▸ Problem description
Pictures in the listing below are skipped, while the lines from the "ISSUED APRIL 2022 23" line through the "PACS: 66.30.Dn; 64.70.Pf" line are returned word for word.

********************

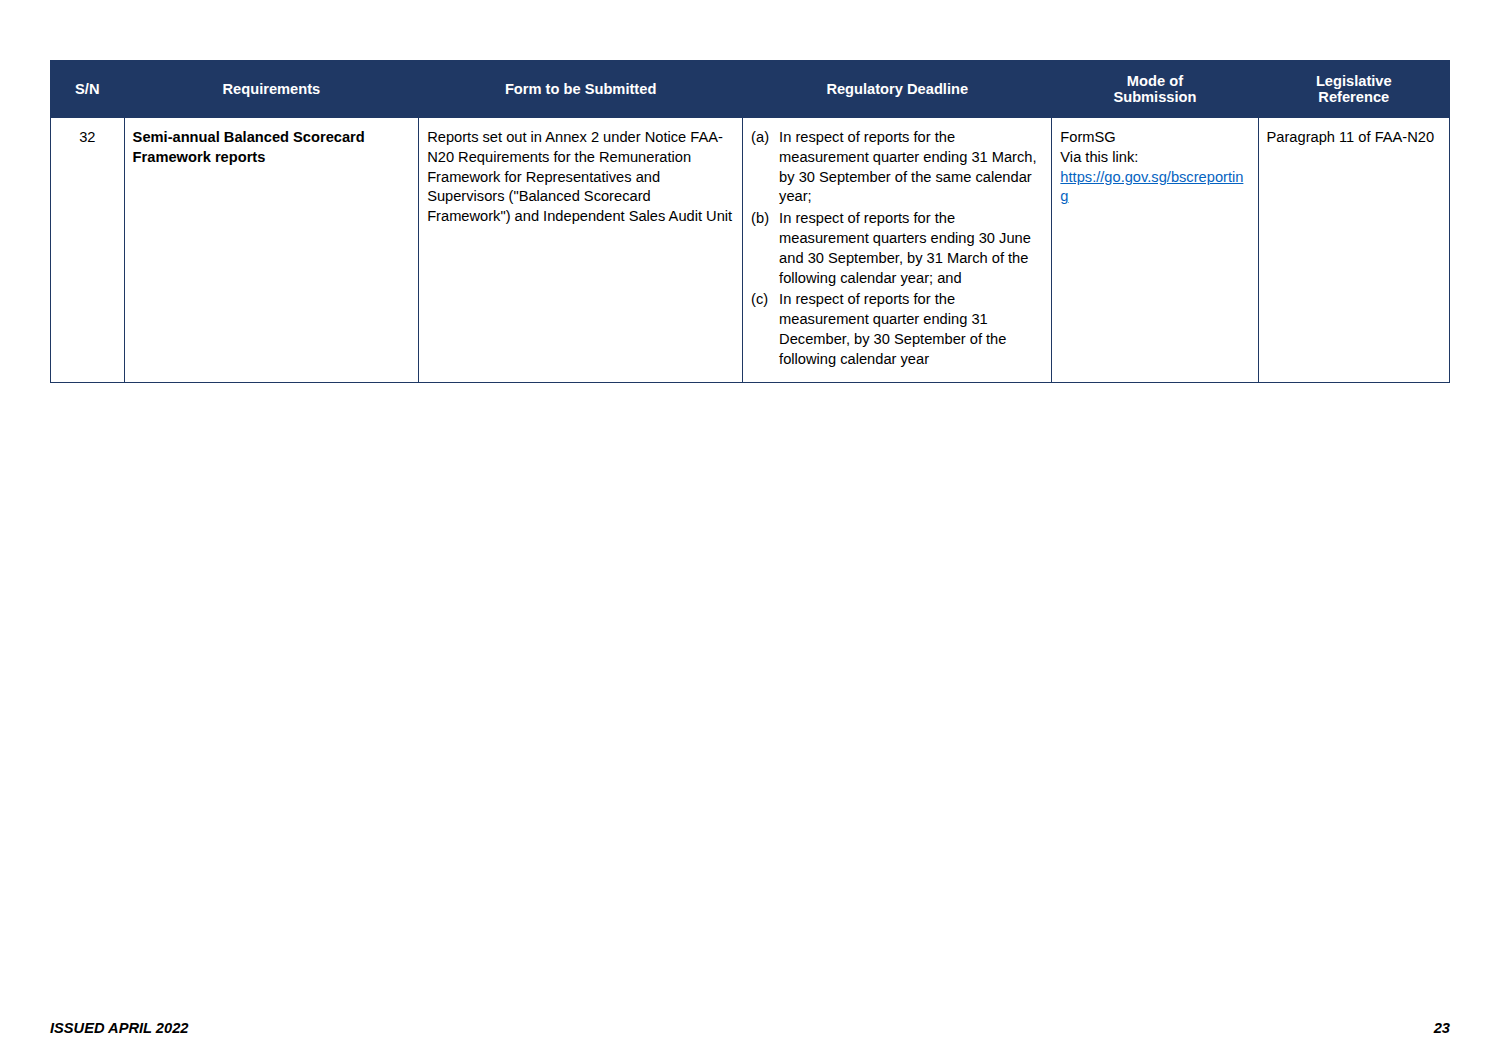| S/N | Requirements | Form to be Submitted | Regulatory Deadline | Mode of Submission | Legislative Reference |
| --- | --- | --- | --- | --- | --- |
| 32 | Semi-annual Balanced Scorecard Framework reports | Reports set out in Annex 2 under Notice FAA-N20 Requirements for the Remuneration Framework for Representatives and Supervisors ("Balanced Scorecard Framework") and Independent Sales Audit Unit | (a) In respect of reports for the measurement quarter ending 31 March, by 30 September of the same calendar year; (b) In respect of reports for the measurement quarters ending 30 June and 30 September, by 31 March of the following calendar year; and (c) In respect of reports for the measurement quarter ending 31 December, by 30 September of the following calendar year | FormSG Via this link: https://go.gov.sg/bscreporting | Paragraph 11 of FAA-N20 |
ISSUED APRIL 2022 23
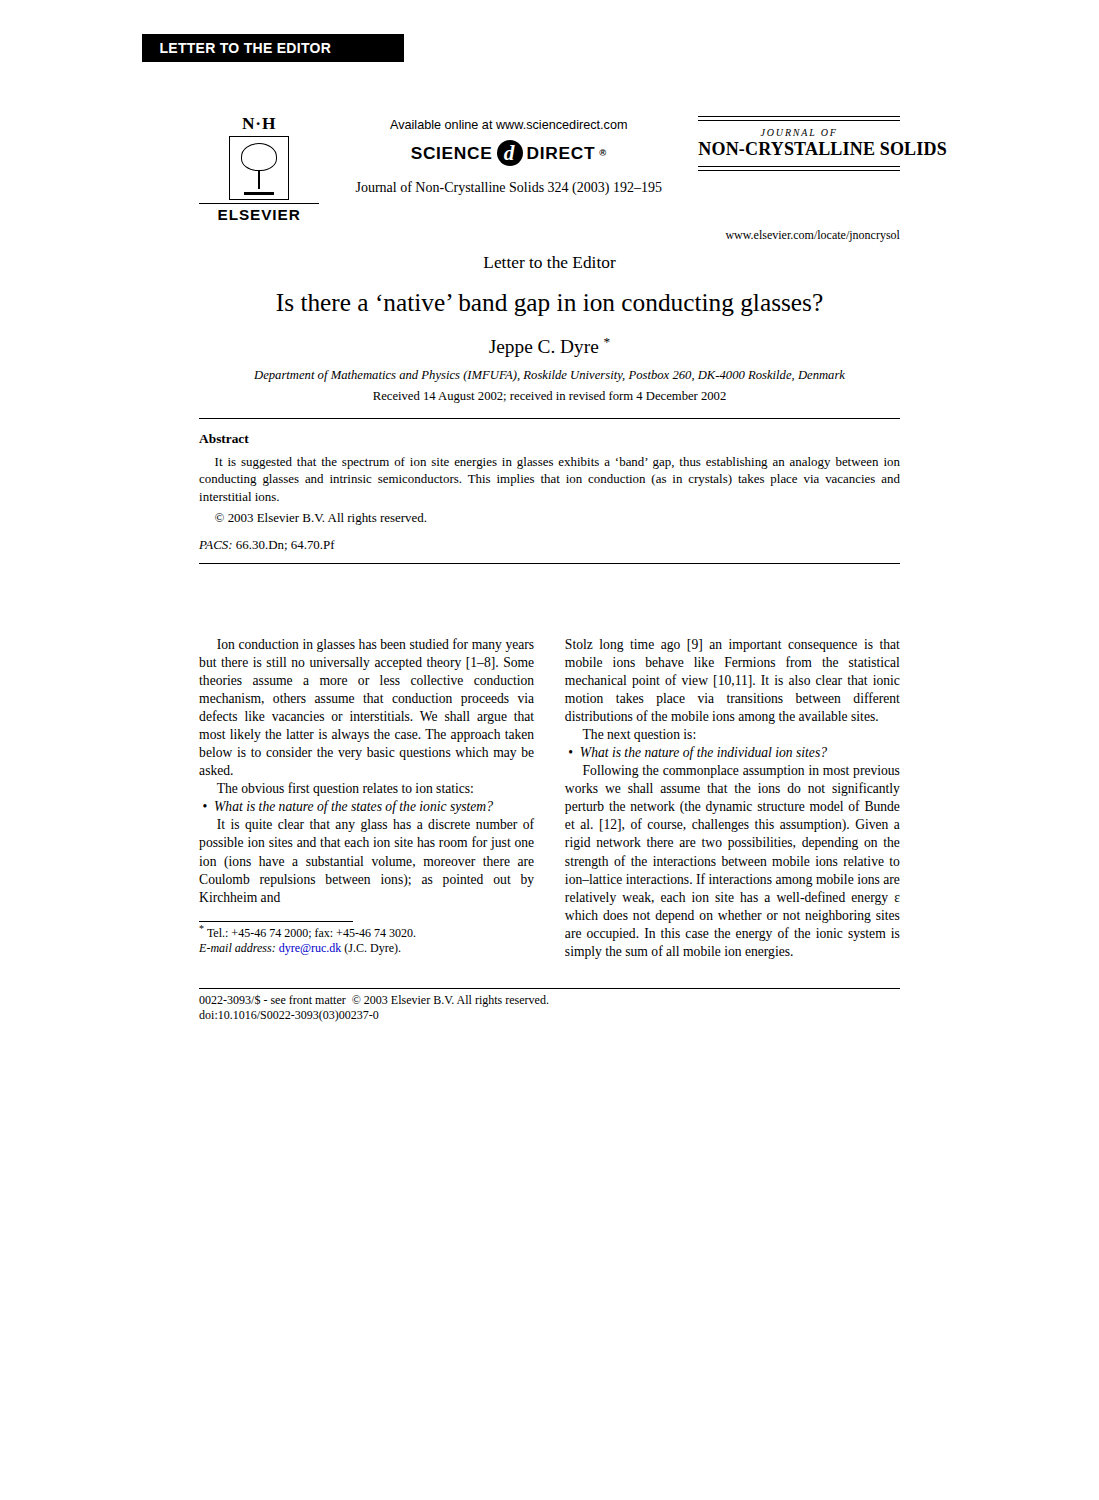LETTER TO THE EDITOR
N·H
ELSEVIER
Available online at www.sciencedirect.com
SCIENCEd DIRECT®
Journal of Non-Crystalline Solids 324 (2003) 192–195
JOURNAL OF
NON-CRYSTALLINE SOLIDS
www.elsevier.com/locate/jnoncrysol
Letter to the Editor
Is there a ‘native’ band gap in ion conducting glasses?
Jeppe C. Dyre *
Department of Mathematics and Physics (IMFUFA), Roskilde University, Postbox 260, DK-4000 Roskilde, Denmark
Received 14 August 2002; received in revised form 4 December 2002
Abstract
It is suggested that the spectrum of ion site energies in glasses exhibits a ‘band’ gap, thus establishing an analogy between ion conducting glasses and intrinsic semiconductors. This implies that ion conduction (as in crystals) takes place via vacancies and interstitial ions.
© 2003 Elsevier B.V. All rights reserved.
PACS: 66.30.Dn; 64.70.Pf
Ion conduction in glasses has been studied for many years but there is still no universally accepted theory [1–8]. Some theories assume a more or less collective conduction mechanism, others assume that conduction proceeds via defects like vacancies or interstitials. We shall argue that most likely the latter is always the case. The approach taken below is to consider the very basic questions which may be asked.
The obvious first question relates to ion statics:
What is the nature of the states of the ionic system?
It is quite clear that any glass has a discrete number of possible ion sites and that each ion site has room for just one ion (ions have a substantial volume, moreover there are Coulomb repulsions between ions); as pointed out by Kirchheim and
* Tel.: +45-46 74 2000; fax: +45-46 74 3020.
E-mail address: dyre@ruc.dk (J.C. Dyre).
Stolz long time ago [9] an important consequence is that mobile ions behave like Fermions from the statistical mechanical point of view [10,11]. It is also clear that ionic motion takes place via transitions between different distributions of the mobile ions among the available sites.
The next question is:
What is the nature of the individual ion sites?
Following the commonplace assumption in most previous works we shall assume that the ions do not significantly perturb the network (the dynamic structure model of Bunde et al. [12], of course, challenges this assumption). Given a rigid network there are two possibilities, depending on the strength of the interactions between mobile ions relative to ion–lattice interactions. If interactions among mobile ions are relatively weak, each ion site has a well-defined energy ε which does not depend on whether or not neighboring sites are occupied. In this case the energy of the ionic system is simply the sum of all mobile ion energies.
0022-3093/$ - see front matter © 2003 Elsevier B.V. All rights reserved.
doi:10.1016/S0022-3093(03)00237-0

********************

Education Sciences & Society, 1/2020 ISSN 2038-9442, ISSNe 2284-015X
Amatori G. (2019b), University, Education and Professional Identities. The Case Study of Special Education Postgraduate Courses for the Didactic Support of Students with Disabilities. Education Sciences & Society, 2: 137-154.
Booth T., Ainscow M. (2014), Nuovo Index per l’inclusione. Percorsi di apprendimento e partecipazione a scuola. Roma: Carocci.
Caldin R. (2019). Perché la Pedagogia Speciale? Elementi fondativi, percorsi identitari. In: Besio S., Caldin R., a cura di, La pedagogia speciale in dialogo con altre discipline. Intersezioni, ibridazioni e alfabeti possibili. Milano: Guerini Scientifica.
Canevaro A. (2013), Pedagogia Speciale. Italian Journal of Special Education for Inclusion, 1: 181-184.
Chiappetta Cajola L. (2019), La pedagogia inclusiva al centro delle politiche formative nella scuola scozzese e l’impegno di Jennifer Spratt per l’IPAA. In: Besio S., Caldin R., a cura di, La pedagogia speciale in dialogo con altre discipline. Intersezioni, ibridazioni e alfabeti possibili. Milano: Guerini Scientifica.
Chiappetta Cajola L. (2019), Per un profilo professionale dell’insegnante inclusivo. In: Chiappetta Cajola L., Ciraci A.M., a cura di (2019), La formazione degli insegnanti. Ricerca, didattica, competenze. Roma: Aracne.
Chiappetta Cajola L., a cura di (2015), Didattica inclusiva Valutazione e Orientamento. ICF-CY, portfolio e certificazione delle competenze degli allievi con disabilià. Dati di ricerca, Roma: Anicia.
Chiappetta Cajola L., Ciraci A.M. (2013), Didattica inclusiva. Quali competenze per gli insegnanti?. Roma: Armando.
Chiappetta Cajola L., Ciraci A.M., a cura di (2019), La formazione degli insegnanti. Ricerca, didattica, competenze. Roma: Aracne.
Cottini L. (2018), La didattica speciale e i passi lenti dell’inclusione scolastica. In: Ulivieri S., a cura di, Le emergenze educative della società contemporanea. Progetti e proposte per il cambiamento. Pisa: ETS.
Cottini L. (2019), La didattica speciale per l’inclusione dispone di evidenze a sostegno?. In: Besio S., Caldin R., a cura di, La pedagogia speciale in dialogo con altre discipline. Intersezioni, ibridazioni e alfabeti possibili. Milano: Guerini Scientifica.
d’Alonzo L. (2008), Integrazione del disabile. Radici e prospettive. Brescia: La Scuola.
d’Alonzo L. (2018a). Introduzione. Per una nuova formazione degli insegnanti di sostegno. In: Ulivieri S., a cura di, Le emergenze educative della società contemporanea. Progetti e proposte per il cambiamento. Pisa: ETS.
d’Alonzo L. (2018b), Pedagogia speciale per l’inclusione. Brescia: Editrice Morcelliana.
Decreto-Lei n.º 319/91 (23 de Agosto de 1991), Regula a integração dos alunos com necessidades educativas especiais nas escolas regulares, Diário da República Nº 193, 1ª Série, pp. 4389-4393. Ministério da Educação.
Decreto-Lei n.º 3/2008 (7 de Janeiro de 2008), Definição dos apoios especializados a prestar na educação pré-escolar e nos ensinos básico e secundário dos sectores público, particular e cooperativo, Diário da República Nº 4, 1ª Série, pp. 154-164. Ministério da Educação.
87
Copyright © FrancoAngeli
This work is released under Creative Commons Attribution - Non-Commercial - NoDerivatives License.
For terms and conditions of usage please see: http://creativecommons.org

********************

▸ Result
ISSUED APRIL 2022 23
LETTER TO THE EDITOR
N·H
ELSEVIER
Available online at www.sciencedirect.com
SCIENCEd DIRECT®
Journal of Non-Crystalline Solids 324 (2003) 192–195
JOURNAL OF
NON-CRYSTALLINE SOLIDS
www.elsevier.com/locate/jnoncrysol
Letter to the Editor
Is there a ‘native’ band gap in ion conducting glasses?
Jeppe C. Dyre *
Department of Mathematics and Physics (IMFUFA), Roskilde University, Postbox 260, DK-4000 Roskilde, Denmark
Received 14 August 2002; received in revised form 4 December 2002
Abstract
It is suggested that the spectrum of ion site energies in glasses exhibits a ‘band’ gap, thus establishing an analogy between ion conducting glasses and intrinsic semiconductors. This implies that ion conduction (as in crystals) takes place via vacancies and interstitial ions.
© 2003 Elsevier B.V. All rights reserved.
PACS: 66.30.Dn; 64.70.Pf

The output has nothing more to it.